**Exercise goal:** Continue the account of the Alaskan cold spell from its last sentence, before the listing.

**Page extract:**
—————
The missing bark from that tree was dislodged by a three-toed woodpecker. I watched him work at it for a while one day. I had never seen anything like it before. Some of it shattered and fell off as he pecked, but he got his bill behind some to pry it off.

The cold probably helped, making the bark brittle for him. It has been THAT cold. According to the paper this morning we are in the longest sub zero cold spell since 1917. When i got home this morning it was 37 below zero. Apparently I live in a "cold hole."

 Leaving Anchorage last night the temperature was minus 12, but when i dropped off the low hills into the river bottom of the Knik and Matanuska Rivers, it dropped very quickly to minus 30. (It fell from minus 15 to minus 30 in three miles.) About 13 miles later at home it was 37 below. So far nothing in the house has frozen, but i have to keep water running all the time, and the car has held up but i leave it plugged in all day.

For those of you who don't now, most vehicles in Alaska have engine heaters. You plug them in to house current and they keep your car at about starting temperature so you aren't fighting cold lubricants and metal when you first start up. Tires get hard and flatten on the bottom so when you first start going, you bump down the road until they warm a little and go round again. Farther north it has gone to 50 below. On the Arctic Coast in the oil fields they sometimes leave vehicles running all winter. They do that with some road clearing equipment too. All part of living in the wonderful Northland. Of course, when it is this cold it is also beautiful if you can open your eyes wide enough to see it. Hoar frost adheres to tree branches.

 The sun, what little there is of daylight, is bright,though you feel no warmth from it. Sunlight in this kind of weather creates a phenomenon called sundogs. The light reflecting off frozen crystals in the air creates what look like little balls of rainbow on either side of the sun and at the same height. i looks almost like one sun with a smaller one on each side of it. We are pushing toward a full moon and reflected off the snow, the light makes the night very bright, so bright, in fact, it is difficult to see stars. There is a bright star in the southern sky in the evenings, which i am guessing is a planet, but I need to look that one up.
—————
**Excerpted records:**
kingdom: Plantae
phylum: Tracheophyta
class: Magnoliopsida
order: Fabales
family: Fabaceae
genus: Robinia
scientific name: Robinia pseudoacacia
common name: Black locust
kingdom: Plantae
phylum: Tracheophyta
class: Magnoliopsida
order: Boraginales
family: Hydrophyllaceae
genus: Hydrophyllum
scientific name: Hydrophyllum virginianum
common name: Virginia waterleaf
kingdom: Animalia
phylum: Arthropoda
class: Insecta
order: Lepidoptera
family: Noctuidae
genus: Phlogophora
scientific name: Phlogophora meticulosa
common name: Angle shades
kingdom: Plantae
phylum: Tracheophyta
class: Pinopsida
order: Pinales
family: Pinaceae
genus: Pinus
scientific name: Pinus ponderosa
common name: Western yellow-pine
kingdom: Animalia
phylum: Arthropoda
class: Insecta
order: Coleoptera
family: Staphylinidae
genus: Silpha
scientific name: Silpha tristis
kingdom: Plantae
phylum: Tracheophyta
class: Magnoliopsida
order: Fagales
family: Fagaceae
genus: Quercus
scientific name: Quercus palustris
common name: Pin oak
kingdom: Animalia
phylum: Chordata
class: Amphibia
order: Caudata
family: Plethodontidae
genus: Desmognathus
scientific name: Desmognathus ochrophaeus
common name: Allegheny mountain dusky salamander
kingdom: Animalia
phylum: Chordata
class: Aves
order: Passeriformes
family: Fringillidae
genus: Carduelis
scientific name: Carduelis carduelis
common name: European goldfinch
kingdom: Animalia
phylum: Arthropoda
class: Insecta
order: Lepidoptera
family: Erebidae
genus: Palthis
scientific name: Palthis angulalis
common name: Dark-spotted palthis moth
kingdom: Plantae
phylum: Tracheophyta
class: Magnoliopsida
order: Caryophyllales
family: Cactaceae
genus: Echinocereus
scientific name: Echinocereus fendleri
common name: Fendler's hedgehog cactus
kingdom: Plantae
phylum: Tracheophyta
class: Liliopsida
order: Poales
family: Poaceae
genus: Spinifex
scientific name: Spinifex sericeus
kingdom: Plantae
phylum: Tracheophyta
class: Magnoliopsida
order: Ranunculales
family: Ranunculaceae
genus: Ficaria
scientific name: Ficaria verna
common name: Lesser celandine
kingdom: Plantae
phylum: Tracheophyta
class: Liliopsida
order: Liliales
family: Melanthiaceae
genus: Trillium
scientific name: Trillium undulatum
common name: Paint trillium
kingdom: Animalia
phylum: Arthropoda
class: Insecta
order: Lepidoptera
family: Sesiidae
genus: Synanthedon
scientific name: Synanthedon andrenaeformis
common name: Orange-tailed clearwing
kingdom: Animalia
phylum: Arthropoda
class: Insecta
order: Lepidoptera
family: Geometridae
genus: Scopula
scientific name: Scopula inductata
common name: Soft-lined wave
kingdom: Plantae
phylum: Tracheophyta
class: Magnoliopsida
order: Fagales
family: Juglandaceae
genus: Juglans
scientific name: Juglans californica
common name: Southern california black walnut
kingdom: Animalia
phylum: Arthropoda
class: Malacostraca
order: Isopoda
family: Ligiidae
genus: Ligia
—————
**Reply to the task:**
 Along the way on that two-lane road I photographed last summer, two moose have been hanging out in about a three-mile stretch. Twice they have been in the road and I had to stop and i see them almost every night. Makes the driving just a little more exciting. I have seen tracks, too, where moose have wandered through the yard. Two years ago i chased one up the driveway when I came home and he stood there just inside the tree line (about 30 feet from the door) and watched me just as warily as I did him as i went into the house.

The birds really go through seed at these temperatures. i just emptied my second 25-pound bag of black sunflower seeds this winter today, and the fifth 3-5 pound bag of sunflower chips. Those little bags cost almost as much as the big ones. I am feeding a bunch of chickadees and nuthatches, plus juncoes and now some redpolls are showing up. They may be just the vanguard; last year it seemed like hundreds in the yard. There have also been a few pine grosbeaks around and, that darned woodpecker.

Well, this is the first post of the new year and already we have quite an auspicious beginning. Lots of questioning about global warming considering how cold it is and how long it has lasted. Cycles within cycles is probably all it is. Watching weather today and guess what. All this cold is heading south by the weekend, at least according to the forecasters. Should put at least the northern states into a deep freeze. Good riddance, and you all have fun with it.